━━ EXERCISE INPUT

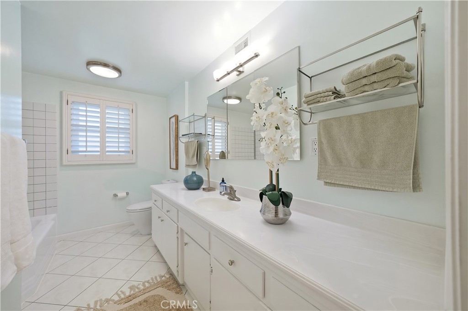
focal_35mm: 13
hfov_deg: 108.3
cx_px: 234
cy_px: 156
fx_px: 169
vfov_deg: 85.4
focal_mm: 13
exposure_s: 1/100
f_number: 5.6
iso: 800
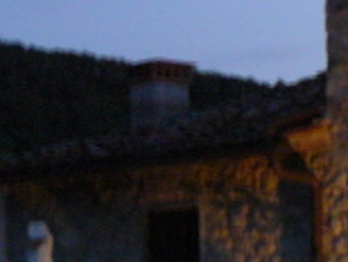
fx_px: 1883
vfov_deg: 7.9
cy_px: 242
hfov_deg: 10.1
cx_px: 581
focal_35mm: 187
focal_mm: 6
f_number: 2.8
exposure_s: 1
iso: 200
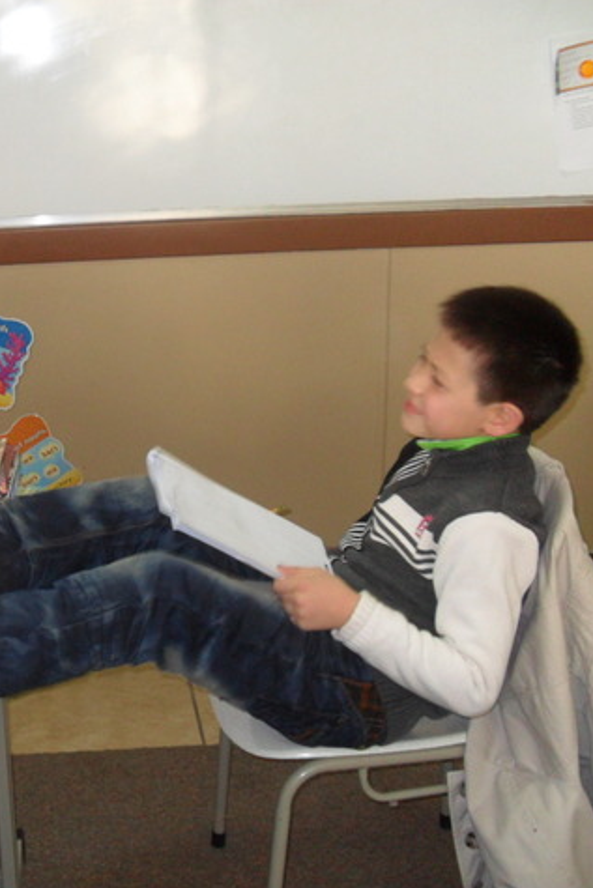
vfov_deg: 40.3
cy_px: 445
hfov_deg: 26.5
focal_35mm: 49
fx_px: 1210
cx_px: 43
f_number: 3
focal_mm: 6.3
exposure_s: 1/45
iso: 200
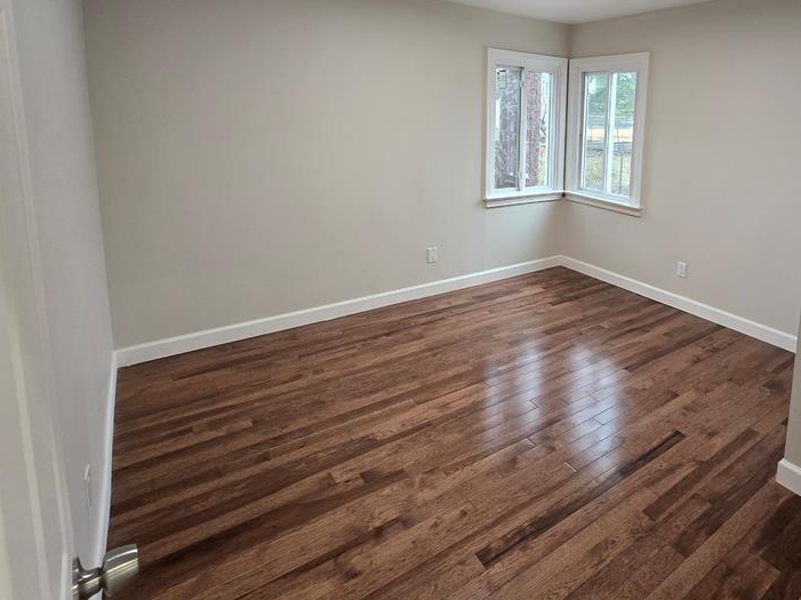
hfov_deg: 82.1
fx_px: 439
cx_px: 527
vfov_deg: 65.9
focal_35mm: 19
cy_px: 178
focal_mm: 2.2
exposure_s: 1/60
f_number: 2.2
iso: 200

━━━━

#### REQUEST:
Please transcribe exactly the lines from the one containing "hfov_deg: 10.1" through the final line of the data, including both, and nothing else. Pictures are to be left out.

#### EXPECTED ANSWER:
hfov_deg: 10.1
cx_px: 581
focal_35mm: 187
focal_mm: 6
f_number: 2.8
exposure_s: 1
iso: 200
vfov_deg: 40.3
cy_px: 445
hfov_deg: 26.5
focal_35mm: 49
fx_px: 1210
cx_px: 43
f_number: 3
focal_mm: 6.3
exposure_s: 1/45
iso: 200
hfov_deg: 82.1
fx_px: 439
cx_px: 527
vfov_deg: 65.9
focal_35mm: 19
cy_px: 178
focal_mm: 2.2
exposure_s: 1/60
f_number: 2.2
iso: 200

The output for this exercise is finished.